§ Source extract:
April: Hello. This is Happy Hour on the Fringe. I’m April Rose, the Fringe Festival coordinator, and I am here with Tara Lake, Terry Brennan, Jarrod Markman, and Joseph Ahmed. I’m going to let everybody go around, introduce themselves, and say who they are, and how they’re involved with the Fringe Festival.

Tara: Hi, everybody. My name is Tara Lake. I am super excited to be here. I’m here to talk about my show, I Know It Was the Blood: The Totally True Adventures of a Newfangled Black Woman, which will be part of Fringe Festival this year. I am a storyteller, and a soprano, and a performer, among other things. Yeah. That’s me.

Terry: My name is Terry Brennan. I am the artistic director of Tribe of Fools. This year Tribe of Fools is doing a show called Operation: Wawa Road Trip. I’m not directing it, but I’m totally in charge of stuff that has to do with that.

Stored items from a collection
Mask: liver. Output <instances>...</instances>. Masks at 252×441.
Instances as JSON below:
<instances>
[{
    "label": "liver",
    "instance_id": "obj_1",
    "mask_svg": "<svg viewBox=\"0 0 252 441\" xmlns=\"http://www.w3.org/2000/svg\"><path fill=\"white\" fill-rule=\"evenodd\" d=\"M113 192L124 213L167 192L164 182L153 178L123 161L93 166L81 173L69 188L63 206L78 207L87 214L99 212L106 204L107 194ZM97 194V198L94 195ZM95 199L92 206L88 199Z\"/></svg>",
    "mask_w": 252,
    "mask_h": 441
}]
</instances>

§ Challenges:
(a) Answer these questions using the Happy Hour on the Fringe transcript:
(i) What is April Rose's role with the festival?
(ii) What is the title of Tara Lake's show?
(iii) What show is Tribe of Fools doing this year?
(b) From the Happy Hour on the Fringe transcript, list every person April Rose says she is here with.
(c) Write the next part of the Happy Hour on the Fringe transcript, starting after Terry Brennan's last line.

§ Per-task outputs:
(a)
(i) She is the Fringe Festival coordinator.
(ii) I Know It Was the Blood: The Totally True Adventures of a Newfangled Black Woman
(iii) Operation: Wawa Road Trip

(b) Tara Lake, Terry Brennan, Jarrod Markman, Joseph Ahmed

(c)
Jarrod: I am Jarrod Markman. For four years I was the April and coordinated the independent artist section of the Fringe Festival. This is my first year not doing that. Currently I’m the executive director of Da Vinci Art Alliance.

Joseph: My name is Joseph Ahmed. I am a company member of Tribe of Fools. I am directing Operation: Wawa Road Trip, which is happening this Fringe Festival, which I am very excited to be working on with Terry.

April: Great. Thank you all for being here. Today’s topic is Fringe Festival veterans and virgins. So Tara and I are both participating in the Fringe for the first time this year, at least the Philadelphia Fringe. I moved to the position of Fringe Festival Coordinator, and this is like I said, Tara’s first year presenting work in the Philly Fringe. We’re going to just get a little bit of background from our two veterans, well, technically three veterans, and have a little conversation about our experiences with the festival. Joseph and Terry, if you would like to do a little background on the piece that you’re presenting this year?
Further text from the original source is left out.